Apple has filed a lawsuit against the Russian Federal Antimonopoly Service (FAS) over its warning to allow links to alternative payment systems on the App Store. After the new Korean antitrust law to prohibit Apple and Google from charging in-app commission from developers, Russia got encouragement to go after the Cupertino tech giant to “stop abuse in the market”.
In October this year, the FAS launched an antitrust investigation against Apple, after the tech company ignored the agency’s warning to remove the anti-steering restriction on the App Store by September 30, 2021. If the company is found in violation of Competition Law, the authority will impose a turnover penalty on the amount of market revenue on it.
Previously, based on the complaint from Kaspersky Lab after its Safe Kids app was declined by Apple, the FAS ruled that the company should remove the App Store review process for third-party apps. As a result of non-compliance, the FAS levied a $12 million fine on the tech giant for alleged abuse of its dominant position in the mobile app market by controlling app distribution on iOS.
Apple seeks court injunction to prevent links to alternative payment methods on the App Store in Russian
According to a report by RT, the Cupertino tech giant wants to court to stop the Russian FAS from forcing it to allow links to alternative payment methods on the App Store. Currently, developers pay a 15% – 30% commission cut on all in-app purchases via the App Store and prohibit developers from informing users of and adding links to third-party payment methods on the App Store. The authority argues that this anti-steering policy prevents consumers from making cheaper purchases.
US technology giant Apple has brought legal action against Russia’s Federal Antimonopoly Service (FAS) in an effort to challenge the request to “stop abuse in the market” submitted by that body earlier this year.
Apple is seeking a judicial review of a warning, which is forcing the iPhone maker to allow app developers to tell customers about alternative payment options when using its App Store platform. The case arose after users of iOS devices, along with developers, had notified the regulator with a complaint that it was sometimes cheaper to buy a product on the seller’s website rather than on Apple’s platform.

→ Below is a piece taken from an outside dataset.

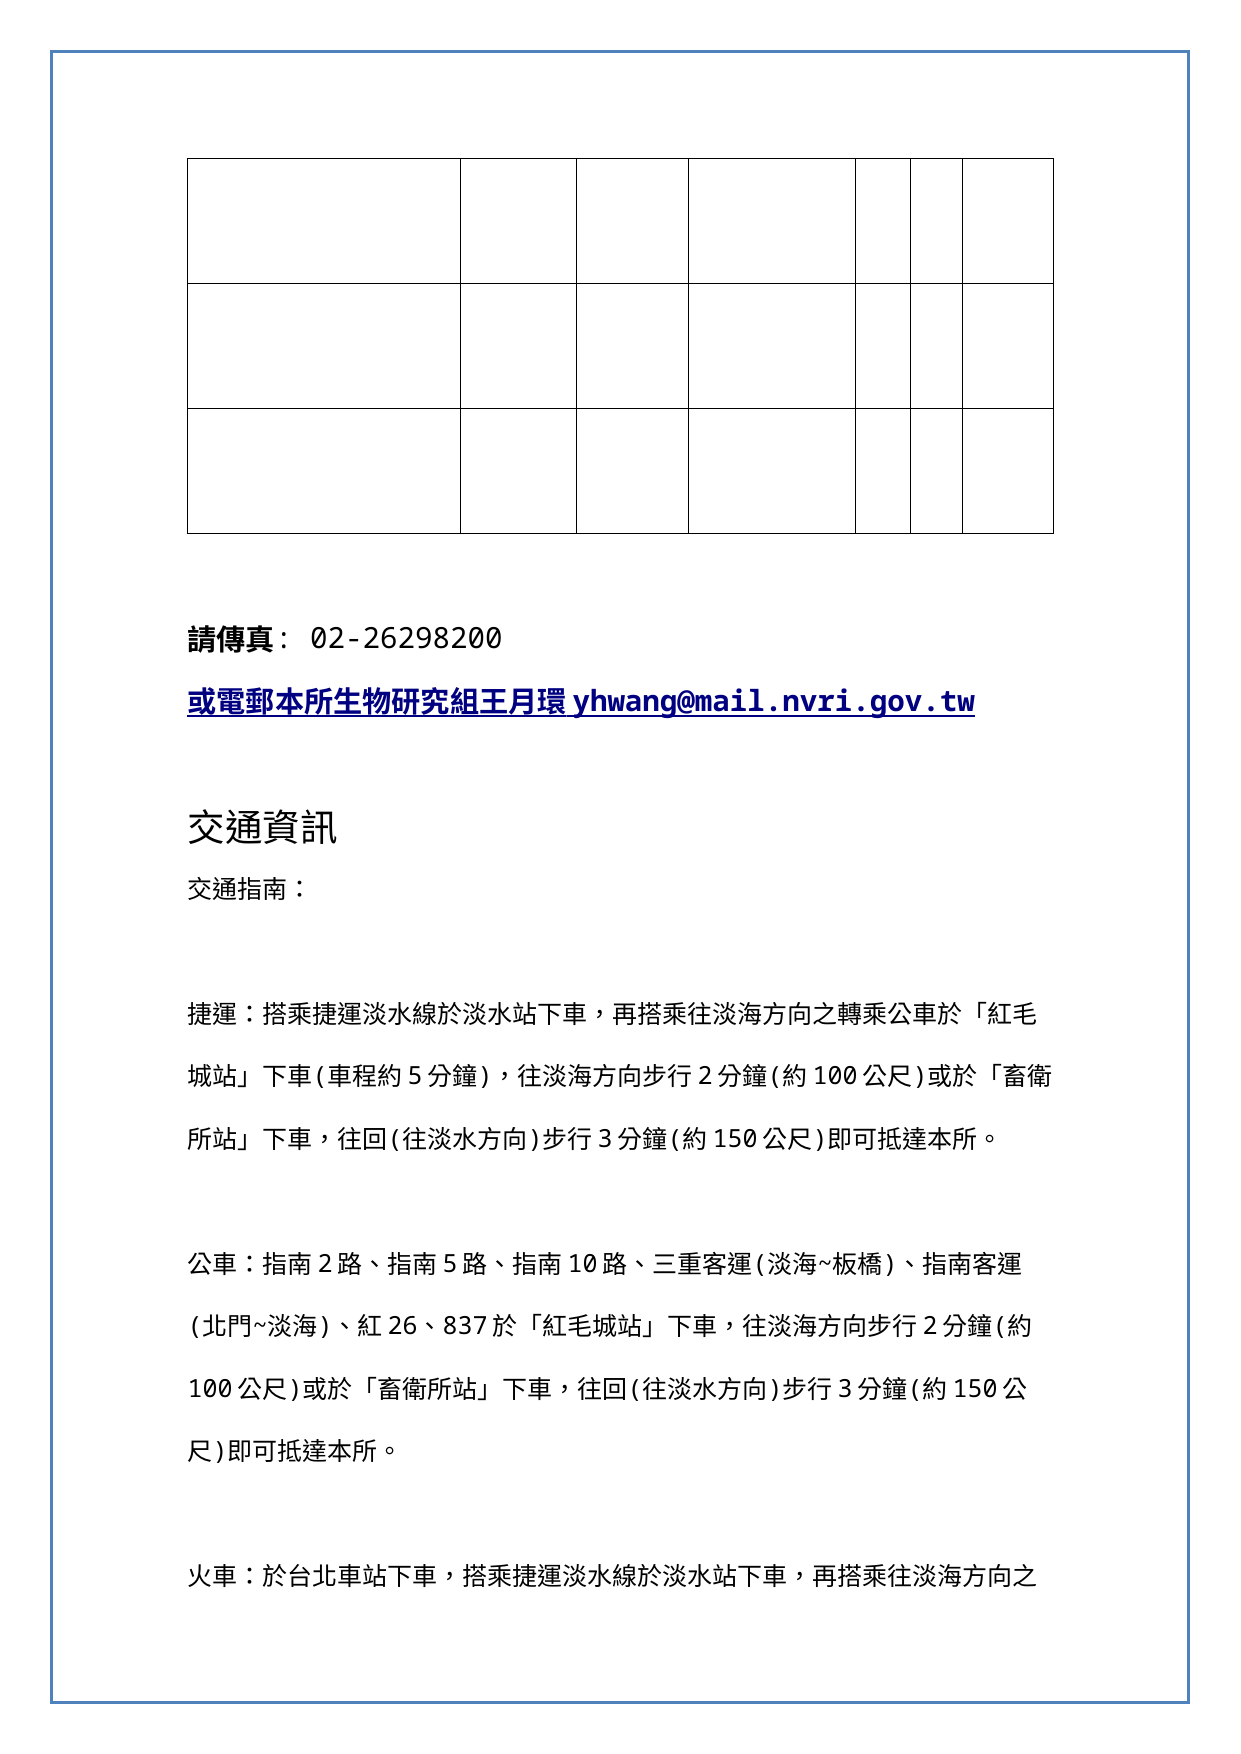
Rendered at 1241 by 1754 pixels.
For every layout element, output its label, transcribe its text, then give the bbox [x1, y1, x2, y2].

The Cupertino tech giant is fighting a similar court case in the U.S. In the Epic Games case, Judge Rogers found Apple’s anti-steering policy in violation of antitrust law in California and ordered to allow links to third-party payment methods on the App Store in 90 days. Unwilling to make the changes, the tech giant has filed a stay motion in the Ninth Circuit by December 8, 2021, before the expiration of the deadline, after its appeal to delay the changes was rejected.